# Lesson: Linear Regression in Statistical Analysis

## Objectives
By the end of this lesson, participants will:
- Understand the concept of linear regression and its applications.
- Learn how to perform linear regression in R.
- Interpret the results of linear regression analysis.
- Visualize linear regression models with plots.

---

## 1. Introduction to Linear Regression
Linear regression is a statistical method for modeling the relationship between a dependent variable (response) and one or more independent variables (predictors).

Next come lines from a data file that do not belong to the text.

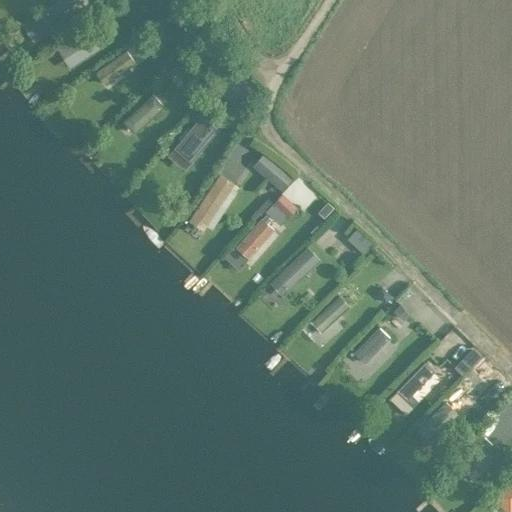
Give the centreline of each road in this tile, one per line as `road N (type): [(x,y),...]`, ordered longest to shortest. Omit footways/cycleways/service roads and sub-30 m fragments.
road 1 (track): [(511,370),(262,118)]
road 2 (unclassified): [(262,118),(273,76),(325,0)]
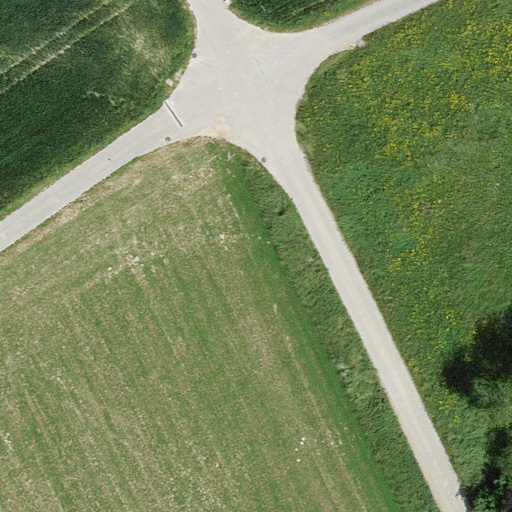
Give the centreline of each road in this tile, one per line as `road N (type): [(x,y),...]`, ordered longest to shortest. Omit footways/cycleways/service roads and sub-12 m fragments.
road 1 (track): [(452,511),(198,0)]
road 2 (track): [(388,0),(231,66),(0,231)]
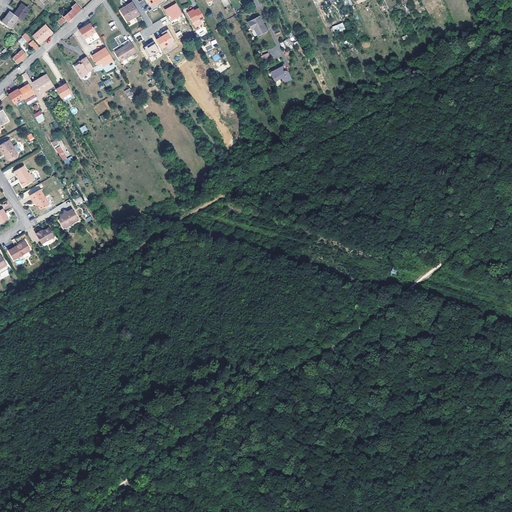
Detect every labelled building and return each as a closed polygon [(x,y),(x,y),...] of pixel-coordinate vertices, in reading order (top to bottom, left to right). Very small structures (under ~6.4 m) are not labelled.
[(145,0),(151,10),(158,6),(157,4),(163,1),(162,0),(145,0)] [(127,22),(140,15),(133,3),(125,8),(126,10),(121,13),(127,22)] [(18,17),(22,20),(30,10),(22,4),(18,9),(14,14),(18,17)] [(64,17),(68,22),(81,10),(75,4),(71,8),(73,9),(64,17)] [(177,4),(166,10),(171,20),(182,13),(177,4)] [(191,11),(187,13),(193,24),(204,18),(199,8),(194,10),(192,12),(191,11)] [(6,17),(2,22),(10,28),(18,17),(14,14),(10,11),(6,17)] [(255,19),(262,34),(267,32),(260,17),(255,19)] [(258,36),(262,34),(255,19),(248,23),(251,28),(253,27),(258,36)] [(331,27),(335,34),(345,29),(342,22),(331,27)] [(40,44),(53,32),(46,24),(33,37),(40,44)] [(96,32),(90,24),(80,30),(80,32),(84,39),(96,32)] [(168,31),(164,33),(164,34),(156,39),(162,49),(174,42),(168,31)] [(31,46),(35,51),(39,48),(26,33),(22,36),(31,46)] [(283,48),(289,46),(288,40),(281,42),(283,48)] [(143,47),(151,62),(162,56),(154,41),(143,47)] [(119,48),(113,51),(119,60),(134,51),(128,42),(122,46),(123,48),(120,49),(119,48)] [(105,62),(112,58),(105,48),(96,53),(96,54),(92,57),(97,65),(101,63),(103,66),(107,64),(105,62)] [(12,58),(17,64),(22,60),(27,55),(22,50),(18,53),(17,52),(15,53),(16,55),(12,58)] [(215,61),(220,58),(217,53),(212,57),(215,61)] [(94,69),(87,57),(82,60),(81,62),(82,64),(80,65),(79,64),(75,66),(81,78),(87,74),(88,72),(94,69)] [(148,75),(153,72),(148,65),(144,67),(148,75)] [(282,66),(270,72),(275,82),(281,79),(284,80),(285,83),(293,79),(288,72),(285,71),(285,72),(283,71),(284,69),(282,66)] [(45,91),(54,85),(48,74),(41,78),(41,79),(33,83),(42,98),(47,95),(45,91)] [(103,81),(105,86),(113,84),(111,78),(103,81)] [(29,84),(19,90),(25,99),(34,94),(29,84)] [(62,87),(61,87),(60,88),(56,90),(61,99),(72,93),(66,84),(62,87)] [(130,88),(125,91),(128,98),(133,95),(130,88)] [(34,94),(25,99),(28,106),(38,100),(34,94)] [(0,129),(2,129),(1,127),(10,122),(3,110),(0,111),(0,129)] [(34,114),(38,123),(45,120),(41,111),(34,114)] [(100,117),(103,122),(109,118),(105,113),(100,117)] [(30,141),(35,139),(31,133),(27,136),(30,141)] [(10,140),(0,145),(0,149),(3,155),(4,154),(5,154),(6,156),(5,157),(8,161),(12,162),(17,159),(18,155),(10,140)] [(66,165),(74,160),(71,156),(67,158),(60,146),(55,149),(66,165)] [(25,168),(15,173),(20,181),(21,180),(22,183),(21,184),(24,189),(35,182),(31,175),(29,175),(25,168)] [(76,168),(69,172),(75,181),(81,177),(76,168)] [(32,193),(41,188),(39,185),(30,189),(32,193)] [(42,192),(31,199),(35,206),(37,205),(38,207),(41,213),(50,207),(42,192)] [(81,196),(74,200),(76,205),(83,201),(81,196)] [(3,211),(0,212),(0,225),(0,226),(9,221),(3,211)] [(75,225),(80,222),(74,211),(70,213),(66,213),(64,217),(62,218),(61,224),(63,228),(67,226),(68,227),(72,229),(73,224),(75,225)] [(43,234),(37,238),(43,247),(55,240),(50,231),(43,234)] [(14,263),(31,254),(25,244),(9,253),(14,263)]
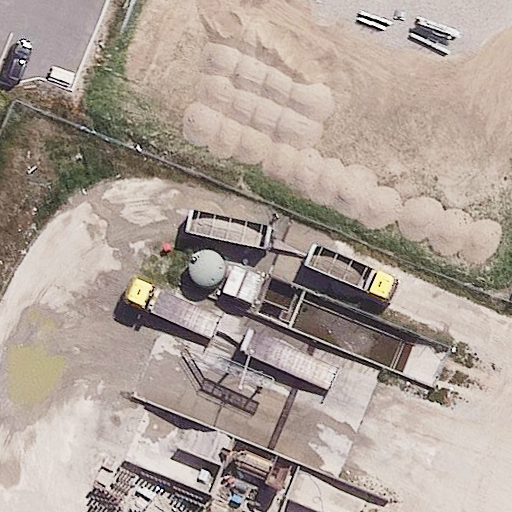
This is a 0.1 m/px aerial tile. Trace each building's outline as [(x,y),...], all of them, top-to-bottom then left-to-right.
[(326,291),(344,236),(288,218),(270,273),(326,291)] [(194,232),(195,275),(222,274),(223,301),(264,300),(263,231),(194,232)] [(397,373),(261,308),(252,328),(177,292),(132,386),(156,397),(127,458),(218,501),(235,465),(270,482),(282,457),(309,471),(391,510),(445,396),(397,373)] [(417,332),(397,373),(445,396),(465,354),(417,332)] [(309,471),(293,505),(308,511),(389,511),(391,510),(309,471)]
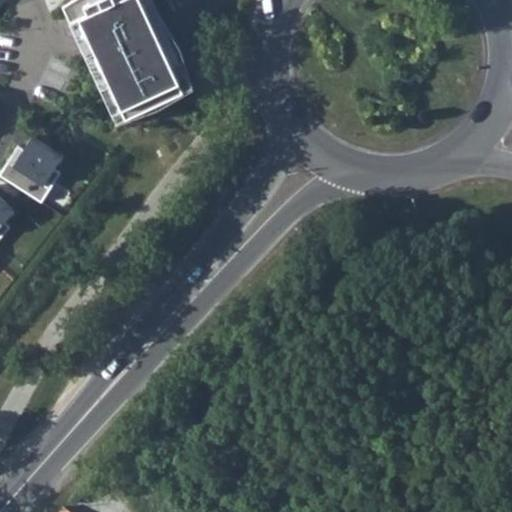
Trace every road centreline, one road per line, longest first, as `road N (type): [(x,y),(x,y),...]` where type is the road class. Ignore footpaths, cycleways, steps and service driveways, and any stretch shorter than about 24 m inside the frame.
road 1 (secondary): [(25,487),(291,212),(357,171)]
road 2 (secondary): [(287,120),(255,194),(25,487)]
road 3 (residential): [(0,129),(33,52),(35,19),(23,0)]
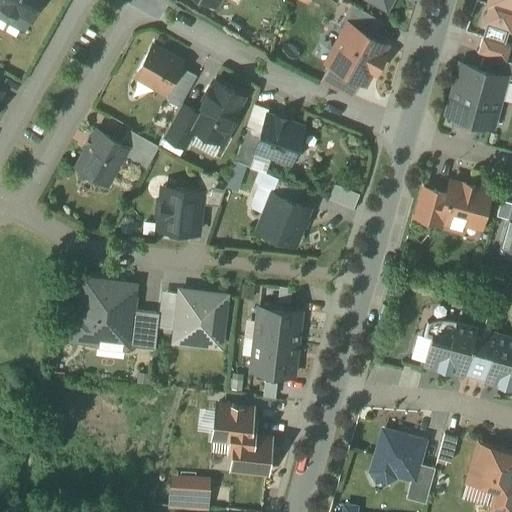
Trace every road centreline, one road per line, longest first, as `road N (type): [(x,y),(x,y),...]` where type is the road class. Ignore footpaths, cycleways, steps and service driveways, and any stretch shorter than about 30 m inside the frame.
road 1 (residential): [(407,134),(291,84),(137,0)]
road 2 (tertiary): [(407,134),(332,393)]
road 3 (residential): [(20,210),(137,0)]
road 4 (residential): [(203,260),(87,249),(20,210)]
road 5 (residential): [(511,419),(407,394),(332,393)]
road 6 (residential): [(85,0),(0,146)]
road 7 (tertiary): [(448,0),(407,134)]
road 8 (tertiary): [(332,393),(296,511)]
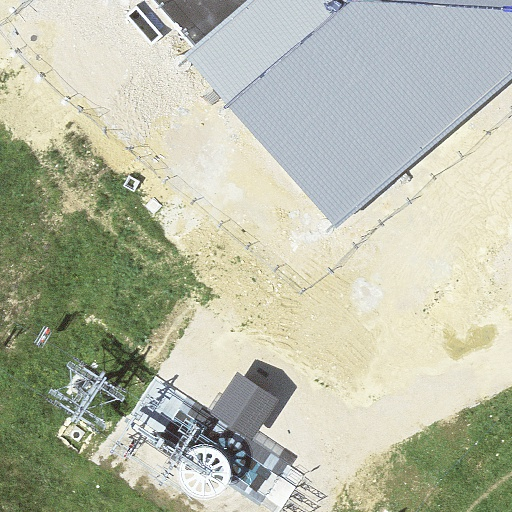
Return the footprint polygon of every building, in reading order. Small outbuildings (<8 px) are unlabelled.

The goal is to fit a line (or hyperplane in multiple dimensions) that best predicts the dependent variable.

### Formula
For simple linear regression:
\[
Y = \beta_0 + \beta_1X + \epsilon
\]
Where:
- \(Y\): Dependent variable.
- \(X\): Independent variable.
- \(\beta_0\): Intercept.
- \(\beta_1\): Slope of the line.
- \(\epsilon\): Random error.

---

## 2. Assumptions of Linear Regression
1. **Linearity**: The relationship between the independent and dependent variable is linear.
2. **Independence**: Observations are independent.
3. **Homoscedasticity**: Constant variance of errors.
4. **Normality**: Residuals are normally distributed.

---

## 3. Performing Linear Regression in R
### Example: Simple Linear Regression
#### Dataset
We will use the built-in `mtcars` dataset.

```r
# Load Dataset
data(mtcars)

# Perform Linear Regression
model <- lm(mpg ~ wt, data = mtcars)

# Summary of the Model
summary(model)
```

### Interpretation of Results
- **Coefficients**: The slope (`wt`) indicates how much the dependent variable (`mpg`) changes for a one-unit increase in the predictor (`wt`).
- **R-squared**: Proportion of variance explained by the model.
- **p-value**: Indicates if the relationship is statistically significant.

---

### Example: Multiple Linear Regression
#### Dataset
We will add another variable, `hp` (horsepower), to the model.

```r
# Multiple Linear Regression
model_mult <- lm(mpg ~ wt + hp, data = mtcars)

# Summary of the Model
summary(model_mult)
```

### Interpretation
- Each coefficient shows the effect of a predictor while holding other variables constant.

---

## 4. Visualizing Linear Regression
### Simple Linear Regression Plot
```r
# Scatter Plot with Regression Line
plot(mtcars$wt, mtcars$mpg, main = "MPG vs Weight", xlab = "Weight", ylab = "Miles per Gallon")
abline(model, col = "blue")
```

### Residual Plot
Residual plots help check assumptions like homoscedasticity.

```r
# Residual Plot
plot(model, which = 1)
```

---

## 5. Diagnostic Measures
### Checking Assumptions
1. **Residual Analysis**:
   ```r
   # Plot Residuals
   plot(model$residuals)
   ```

2. **Normality of Residuals**:
   ```r
   # QQ Plot
   qqnorm(model$residuals)
   qqline(model$residuals, col = "red")
   ```

3. **Homoscedasticity**:
   ```r
   # Scale-Location Plot
   plot(model, which = 3)
   ```

---

## 6. Exercise
### Task
1. Load a dataset of your choice.
2. Fit a simple linear regression model and a multiple linear regression model.
3. Plot the fitted regression line for the simple model.
4. Check assumptions using diagnostic plots.
5. Write a short report summarizing:
   - The coefficients and their interpretation.
   - Model performance (R-squared and p-values).

### Bonus
Use the `predict()` function to make predictions for new data points:
```r
# Predict New Values
new_data <- data.frame(wt = c(2.5, 3.5), hp = c(100, 150))
predictions <- predict(model_mult, newdata = new_data)
print(predictions)
```

---

## Summary
In this lesson, we:
- Explored the theory and assumptions of linear regression.
- Performed simple and multiple linear regression in R.
- Visualized and interpreted regression models.
- Learned how to diagnose potential issues with regression assumptions.